▶ INFORMATION:
◇ ◇ ◇ ◇ ◇
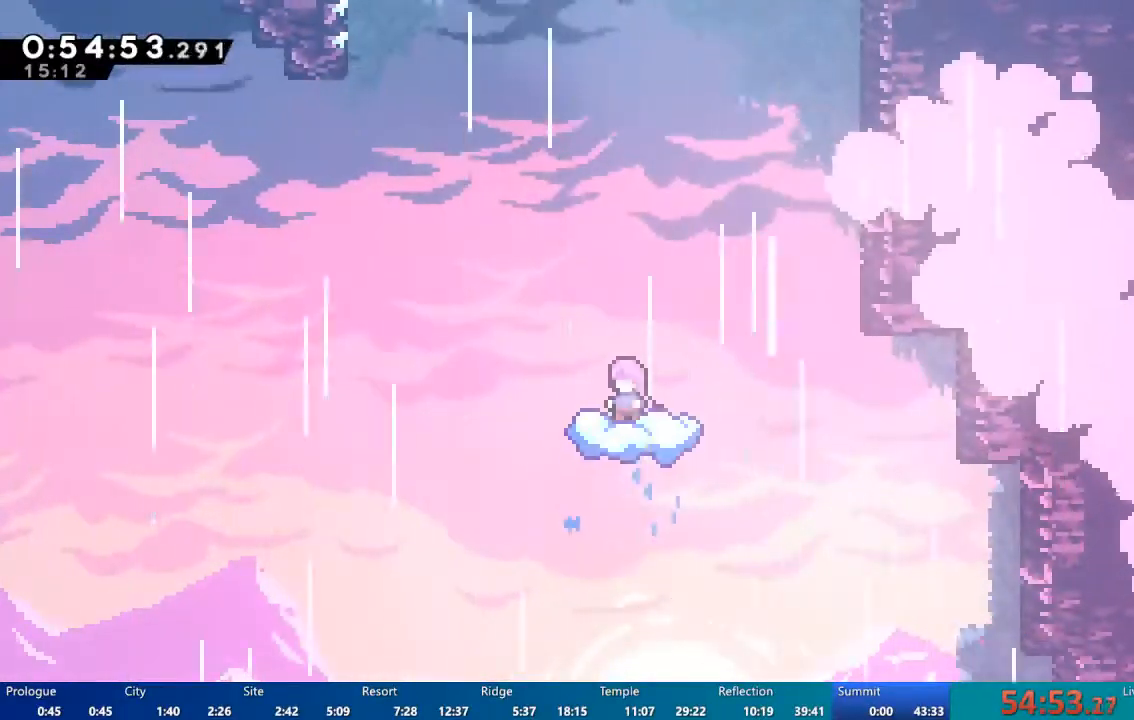
{"buttons": ["A", "DPAD_LEFT"], "left_stick": "center", "right_stick": "center", "events": [[83, "A", "down"], [217, "DPAD_LEFT", "down"]]}
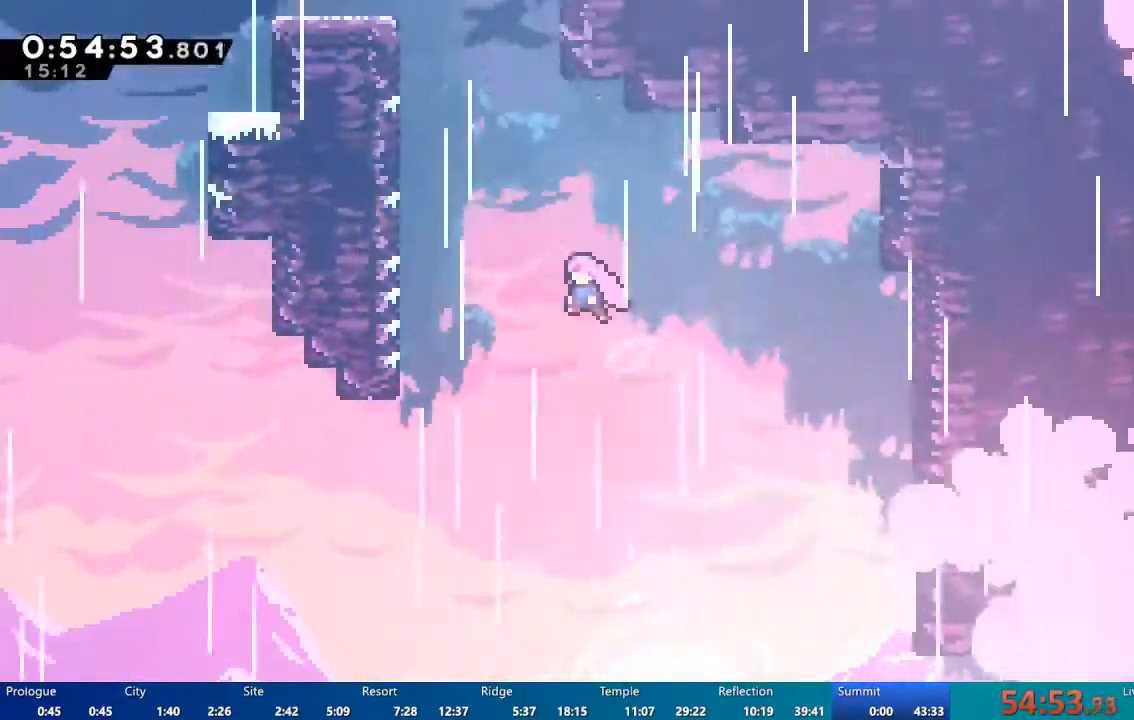
{"buttons": ["DPAD_UP"], "left_stick": "center", "right_stick": "center", "events": [[150, "A", "up"], [150, "DPAD_LEFT", "up"], [150, "DPAD_UP", "down"], [283, "X", "down"], [483, "X", "up"]]}
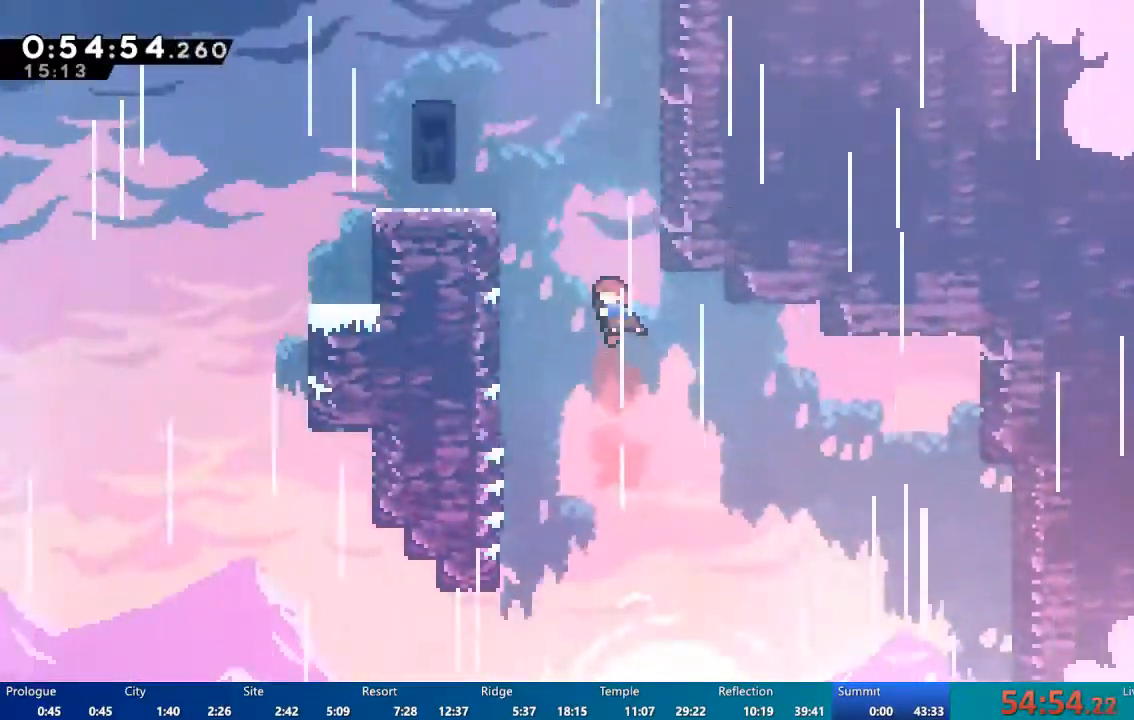
{"buttons": ["DPAD_LEFT"], "left_stick": "center", "right_stick": "center", "events": [[117, "X", "down"], [317, "DPAD_LEFT", "down"], [317, "DPAD_UP", "up"], [350, "X", "up"]]}
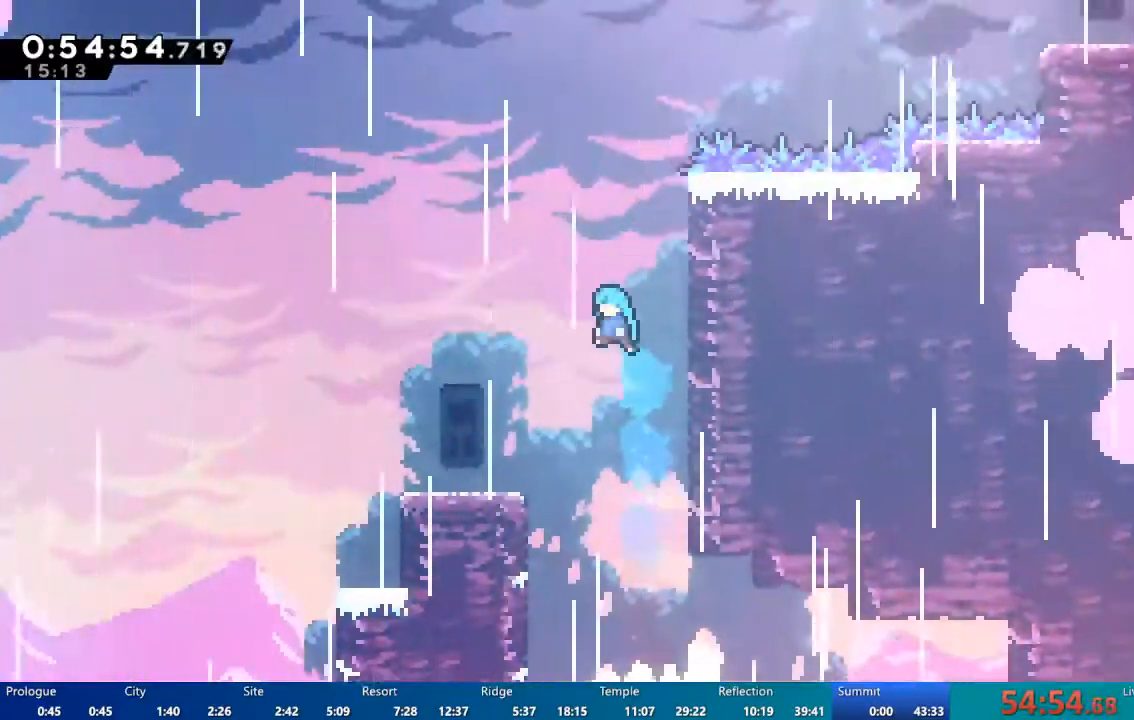
{"buttons": [], "left_stick": "center", "right_stick": "center", "events": [[317, "DPAD_LEFT", "up"]]}
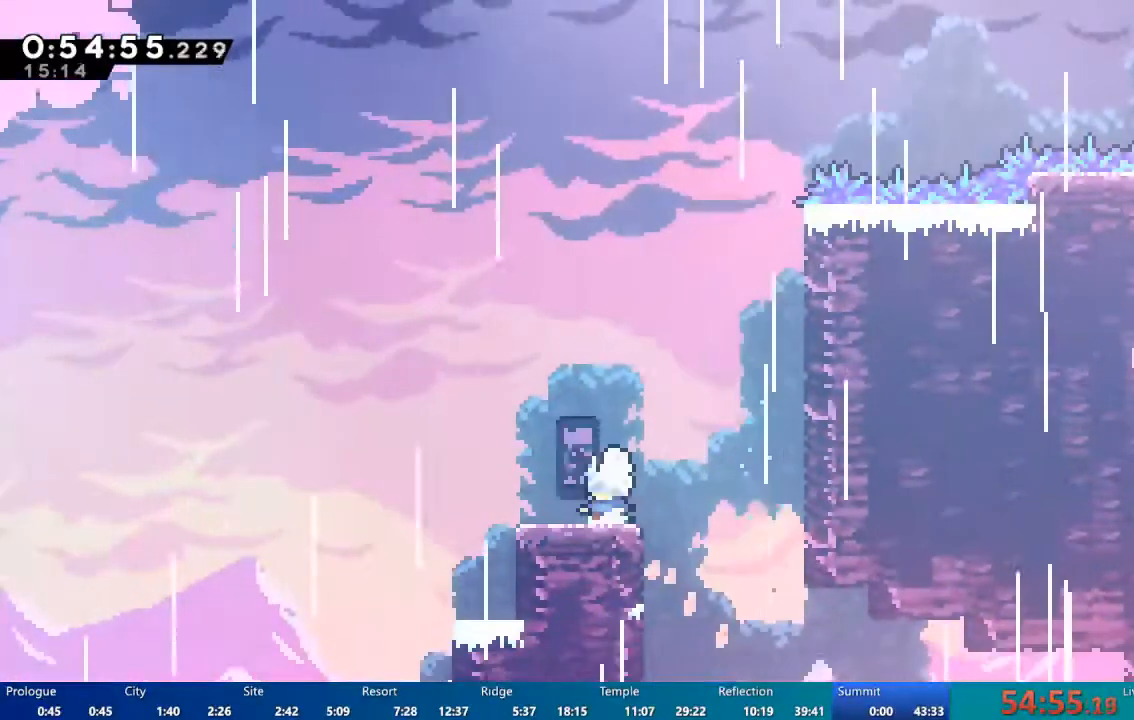
{"buttons": ["R2", "DPAD_UP", "DPAD_RIGHT"], "left_stick": "center", "right_stick": "center", "events": [[17, "DPAD_RIGHT", "down"], [150, "A", "down"], [383, "A", "up"], [450, "DPAD_UP", "down"], [450, "R2", "down"]]}
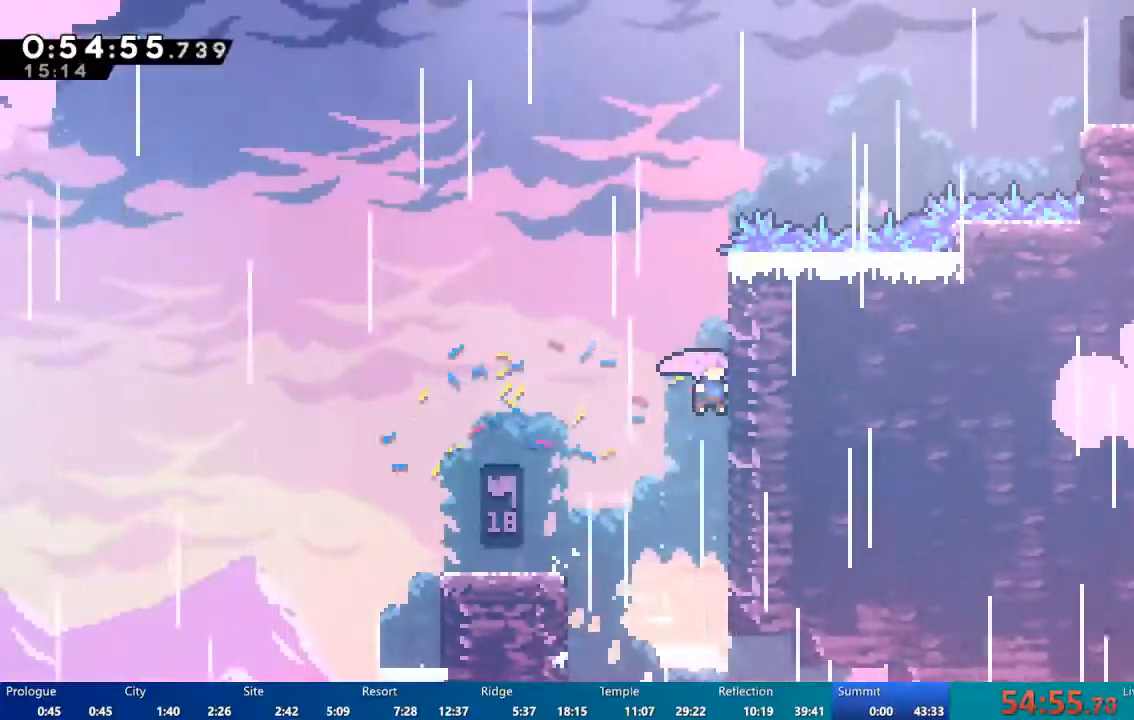
{"buttons": ["A", "R2", "DPAD_UP", "DPAD_LEFT"], "left_stick": "center", "right_stick": "center", "events": [[83, "A", "down"], [183, "DPAD_RIGHT", "up"], [250, "A", "up"], [383, "A", "down"], [383, "DPAD_LEFT", "down"], [383, "DPAD_UP", "up"], [483, "DPAD_UP", "down"]]}
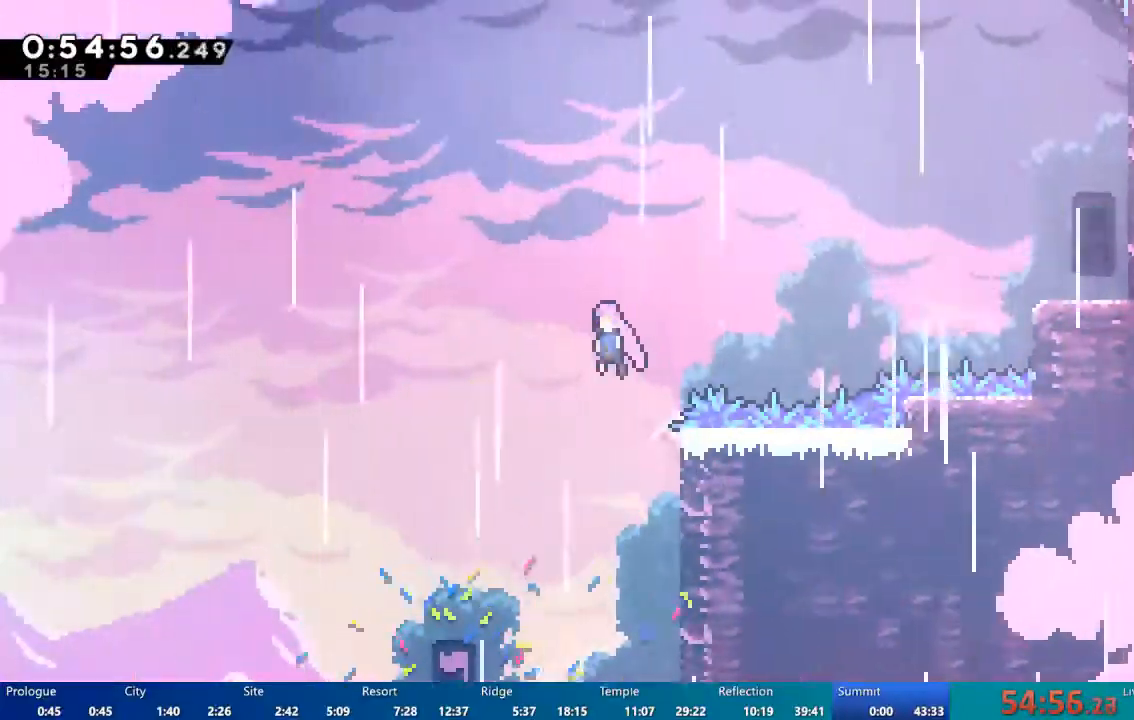
{"buttons": ["X", "DPAD_UP", "DPAD_RIGHT"], "left_stick": "center", "right_stick": "center", "events": [[17, "DPAD_LEFT", "up"], [117, "A", "up"], [117, "DPAD_RIGHT", "down"], [183, "R2", "up"], [250, "X", "down"]]}
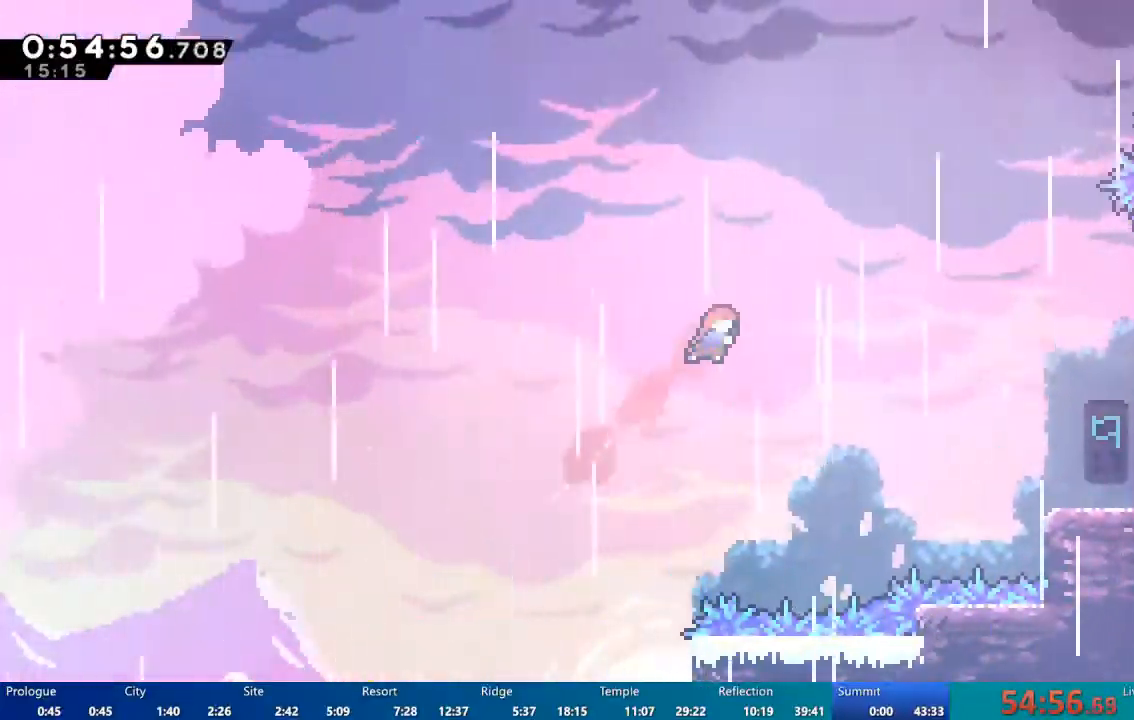
{"buttons": ["X", "DPAD_UP", "DPAD_RIGHT"], "left_stick": "center", "right_stick": "center", "events": [[150, "X", "up"], [383, "X", "down"]]}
◇ ◇ ◇ ◇ ◇
▶ ABOUT THIS TASK: Everything in the records goes into your answer exactly, except the pictures.

▶ SOLUTION:
{"buttons": ["A", "DPAD_LEFT"], "left_stick": "center", "right_stick": "center", "events": [[83, "A", "down"], [217, "DPAD_LEFT", "down"]]}
{"buttons": ["DPAD_UP"], "left_stick": "center", "right_stick": "center", "events": [[150, "A", "up"], [150, "DPAD_LEFT", "up"], [150, "DPAD_UP", "down"], [283, "X", "down"], [483, "X", "up"]]}
{"buttons": ["DPAD_LEFT"], "left_stick": "center", "right_stick": "center", "events": [[117, "X", "down"], [317, "DPAD_LEFT", "down"], [317, "DPAD_UP", "up"], [350, "X", "up"]]}
{"buttons": [], "left_stick": "center", "right_stick": "center", "events": [[317, "DPAD_LEFT", "up"]]}
{"buttons": ["R2", "DPAD_UP", "DPAD_RIGHT"], "left_stick": "center", "right_stick": "center", "events": [[17, "DPAD_RIGHT", "down"], [150, "A", "down"], [383, "A", "up"], [450, "DPAD_UP", "down"], [450, "R2", "down"]]}
{"buttons": ["A", "R2", "DPAD_UP", "DPAD_LEFT"], "left_stick": "center", "right_stick": "center", "events": [[83, "A", "down"], [183, "DPAD_RIGHT", "up"], [250, "A", "up"], [383, "A", "down"], [383, "DPAD_LEFT", "down"], [383, "DPAD_UP", "up"], [483, "DPAD_UP", "down"]]}
{"buttons": ["X", "DPAD_UP", "DPAD_RIGHT"], "left_stick": "center", "right_stick": "center", "events": [[17, "DPAD_LEFT", "up"], [117, "A", "up"], [117, "DPAD_RIGHT", "down"], [183, "R2", "up"], [250, "X", "down"]]}
{"buttons": ["X", "DPAD_UP", "DPAD_RIGHT"], "left_stick": "center", "right_stick": "center", "events": [[150, "X", "up"], [383, "X", "down"]]}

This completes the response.